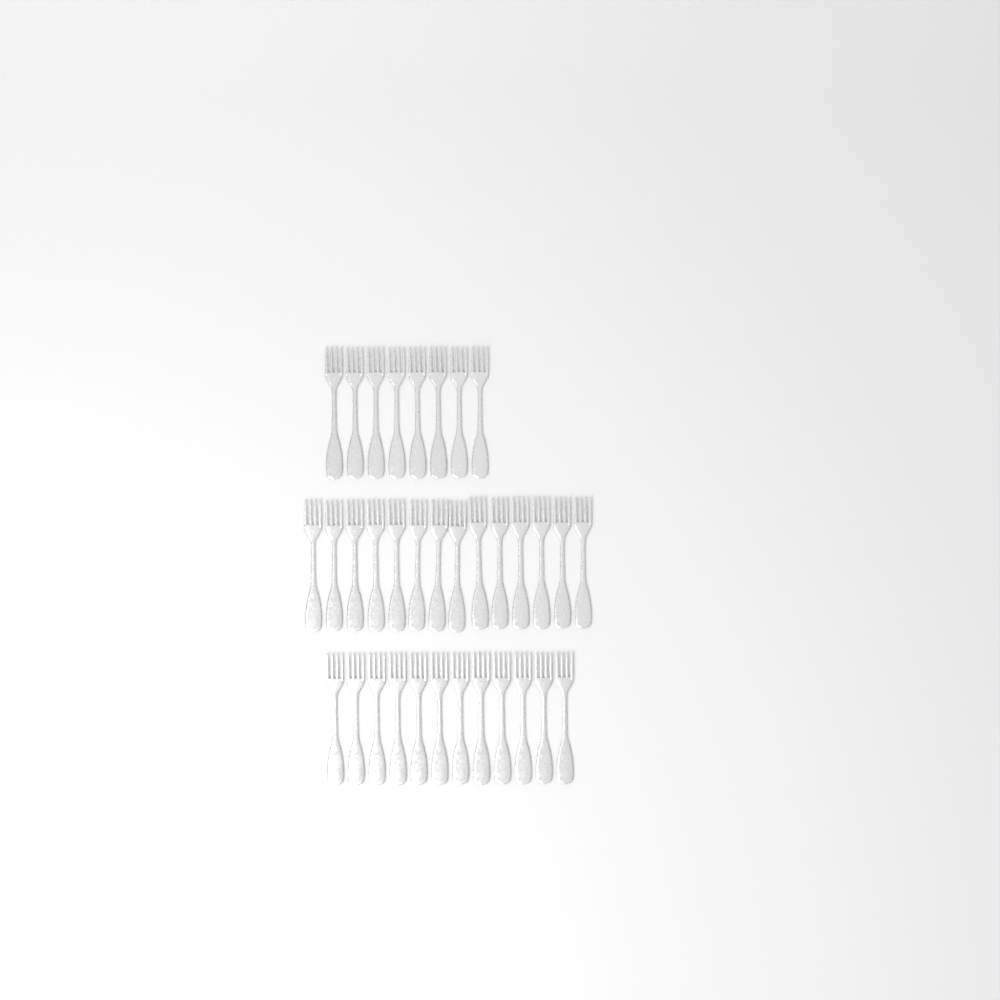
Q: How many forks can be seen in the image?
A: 34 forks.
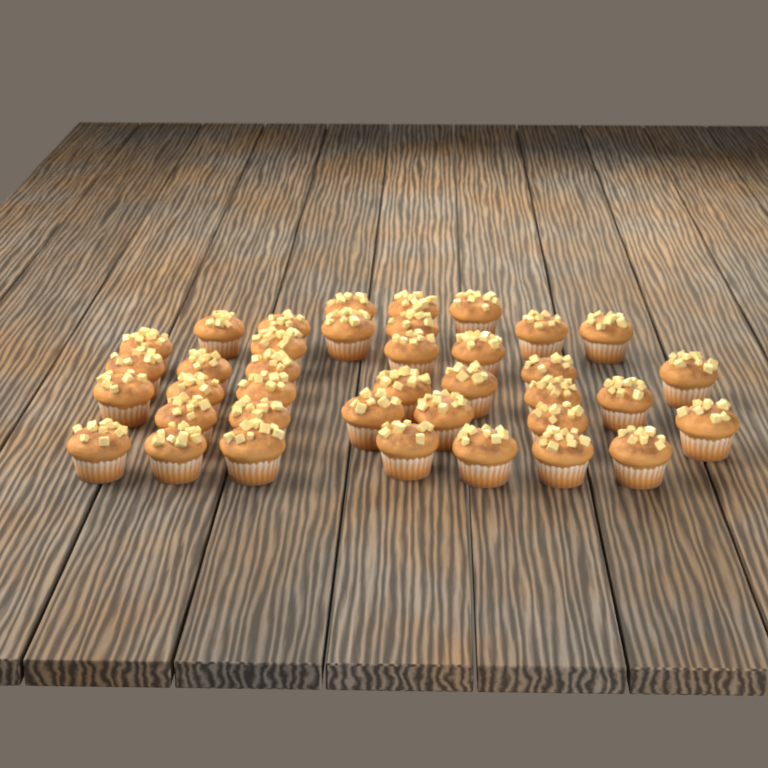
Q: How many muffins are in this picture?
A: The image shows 38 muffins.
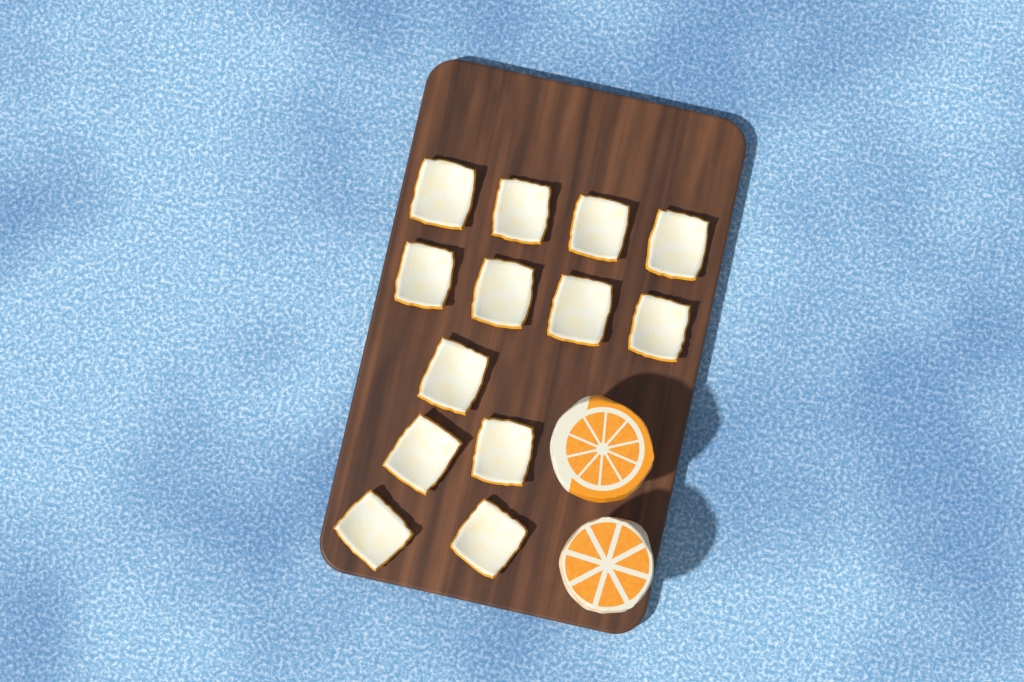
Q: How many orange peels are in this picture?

GOAL
Please present the lines above as a numbered list, skipping any blank lines and leaving out the pictures.

SOLUTION
1. Q: How many forks can be seen in the image?
2. A: 34 forks.
3. Q: How many muffins are in this picture?
4. A: The image shows 38 muffins.
5. Q: How many orange peels are in this picture?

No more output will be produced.